# Task goal:
Could you extend the magazine story below about the 1930s Cincinnati dancer's scrapbook, picking up right after its final sentence?

Photographs by Anna Jones/OMS
She was a brilliant product of the Queen City. A real girl-next-door type: attractive, shapely, her corpuscles surging with the eagerness to show what she could do. She came from a German family, in a home run by the hausfrau. She took dancing lessons at a high-profile studio, and began plotting the way to stardom. That is the origin story of Doris Day, unassumingly dazzling singer, charming movie star, hotelier, and all the rest. She bought a silver ticket out of town in the late 1930s, and barely glanced back.
But this isn’t that story.
This is a story about a different young woman who came along a handful of years before. Another local beauty who reached for showbiz stardom, was taught by a venerated dance instructor, and then plotted her way to the top. She too was the girl next door. The thing was, she stayed next door.
Back in March, a few of us here at the magazine got e-mails from friends who had seen an intriguing item listed on eBay. “1930s stripper/dancer scrapbook—Cincinnati,” the posting announced, “Jean Harlow’s double.” The newspaper clipping that illustrated the ad loudly verified the claim. It showed a fetching lady with daisies in her platinum hair, a slit skirt that exposed a leg from here to ya-ya. There were daisies around her waist. Over the picture some forgotten caption writer came up for air long enough to slug it “Nimble Lass.”
Hook, meet fish. We were intrigued. And so we bought the scrapbook, because our heads would not clear until we saw what else might be depicted in this time capsule from the underside of exotic Cincinnati circa 1930. A week or so later, when the scrapbook arrived, it was unwrapped in the meeting room—and let’s just say the meeting was unusually well attended. Inside was page upon page of newspaper clippings, handbills, programs from men’s smokers and nightclubs and political party meetings, all referencing the skills of one dancer. Her names were various: she was Estelle or Orma or Edythe Allyn, she was Irma Allen or Allyn, and she was Armaine, Romaine, Ur-Maine. Ermaine.

# Records provided:
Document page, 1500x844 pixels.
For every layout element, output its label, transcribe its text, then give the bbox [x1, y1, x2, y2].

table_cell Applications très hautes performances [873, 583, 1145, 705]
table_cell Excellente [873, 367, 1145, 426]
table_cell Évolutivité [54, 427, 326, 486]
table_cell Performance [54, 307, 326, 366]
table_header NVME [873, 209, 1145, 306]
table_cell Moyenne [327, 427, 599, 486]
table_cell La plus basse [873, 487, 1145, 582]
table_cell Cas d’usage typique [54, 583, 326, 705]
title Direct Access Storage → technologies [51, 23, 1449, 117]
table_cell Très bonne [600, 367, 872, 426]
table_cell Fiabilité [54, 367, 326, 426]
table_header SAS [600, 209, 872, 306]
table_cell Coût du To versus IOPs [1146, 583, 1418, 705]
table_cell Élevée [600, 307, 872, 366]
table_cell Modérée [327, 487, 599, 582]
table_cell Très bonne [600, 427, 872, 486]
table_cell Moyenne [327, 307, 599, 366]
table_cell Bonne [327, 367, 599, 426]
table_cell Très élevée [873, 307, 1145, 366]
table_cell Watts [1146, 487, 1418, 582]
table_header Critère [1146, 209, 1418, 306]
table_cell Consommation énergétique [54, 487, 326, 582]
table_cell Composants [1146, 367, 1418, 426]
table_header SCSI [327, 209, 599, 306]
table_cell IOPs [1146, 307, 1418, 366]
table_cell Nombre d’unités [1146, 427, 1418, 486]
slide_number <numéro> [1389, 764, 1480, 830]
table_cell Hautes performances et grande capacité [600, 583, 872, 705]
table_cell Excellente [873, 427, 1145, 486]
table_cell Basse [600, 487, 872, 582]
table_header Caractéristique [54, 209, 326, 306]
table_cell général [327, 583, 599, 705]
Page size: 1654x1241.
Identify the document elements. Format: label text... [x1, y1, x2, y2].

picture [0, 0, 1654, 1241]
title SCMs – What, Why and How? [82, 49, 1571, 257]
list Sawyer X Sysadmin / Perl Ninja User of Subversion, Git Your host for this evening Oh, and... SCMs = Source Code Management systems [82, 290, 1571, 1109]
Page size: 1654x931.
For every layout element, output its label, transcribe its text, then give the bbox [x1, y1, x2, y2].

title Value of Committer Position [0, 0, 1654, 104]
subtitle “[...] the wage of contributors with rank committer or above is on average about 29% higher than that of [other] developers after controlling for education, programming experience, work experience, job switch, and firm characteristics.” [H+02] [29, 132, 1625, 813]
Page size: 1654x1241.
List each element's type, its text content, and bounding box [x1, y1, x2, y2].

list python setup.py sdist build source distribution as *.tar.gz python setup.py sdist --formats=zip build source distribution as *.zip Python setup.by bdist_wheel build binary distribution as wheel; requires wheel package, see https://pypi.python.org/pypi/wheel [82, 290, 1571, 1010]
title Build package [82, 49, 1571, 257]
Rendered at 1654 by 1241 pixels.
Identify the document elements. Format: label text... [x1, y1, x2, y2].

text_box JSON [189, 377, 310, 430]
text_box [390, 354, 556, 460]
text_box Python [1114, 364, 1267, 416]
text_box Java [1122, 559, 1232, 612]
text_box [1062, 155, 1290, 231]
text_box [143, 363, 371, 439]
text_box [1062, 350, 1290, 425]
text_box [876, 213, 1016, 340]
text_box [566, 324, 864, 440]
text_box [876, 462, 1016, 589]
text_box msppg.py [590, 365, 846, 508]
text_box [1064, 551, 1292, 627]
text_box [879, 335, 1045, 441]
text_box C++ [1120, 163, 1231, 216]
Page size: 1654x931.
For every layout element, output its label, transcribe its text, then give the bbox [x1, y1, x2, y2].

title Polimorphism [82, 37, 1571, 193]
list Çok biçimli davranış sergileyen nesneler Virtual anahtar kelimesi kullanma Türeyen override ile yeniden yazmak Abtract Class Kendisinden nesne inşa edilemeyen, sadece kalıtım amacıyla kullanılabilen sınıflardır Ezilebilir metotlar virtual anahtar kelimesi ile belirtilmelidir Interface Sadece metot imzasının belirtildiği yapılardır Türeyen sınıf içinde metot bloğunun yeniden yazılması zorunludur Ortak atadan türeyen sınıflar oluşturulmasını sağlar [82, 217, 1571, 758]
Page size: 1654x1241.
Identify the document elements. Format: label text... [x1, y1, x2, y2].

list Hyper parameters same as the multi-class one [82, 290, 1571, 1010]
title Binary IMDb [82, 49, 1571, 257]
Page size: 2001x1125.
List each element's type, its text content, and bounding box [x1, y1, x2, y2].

# Task answer:
We have come to really like this dancer. And we think we know her, even though we know so little. Almost everything in the scrapbook relates to a career that stretched from about 1932 to 1942. The first page presents the program from the March 1932 Walnut Hills Fellowship Club’s Vaudeville & Minstrel Show. At an American Legion dance in Osgood, Indiana, she performed her “Sensational dance of the ages direct from Cincinnati’s finest nightclubs.” House of Rinck on Central Parkway simply taunted, “See her! Then try to forget her!” She was good enough to be the featured dancer in the floorshow the night Wooden Shoe Garden opened on Reading Road.
Turn these pages and you can hear the tom-toms and the cracked notes of trumpet players from Covington, turn the pages and you can see her dance. Sometimes there is glitter in the air, sometimes there is sawdust on the floor. And then: it all stops. And there’s nothing else to mark a life that continued outside those pages for decades.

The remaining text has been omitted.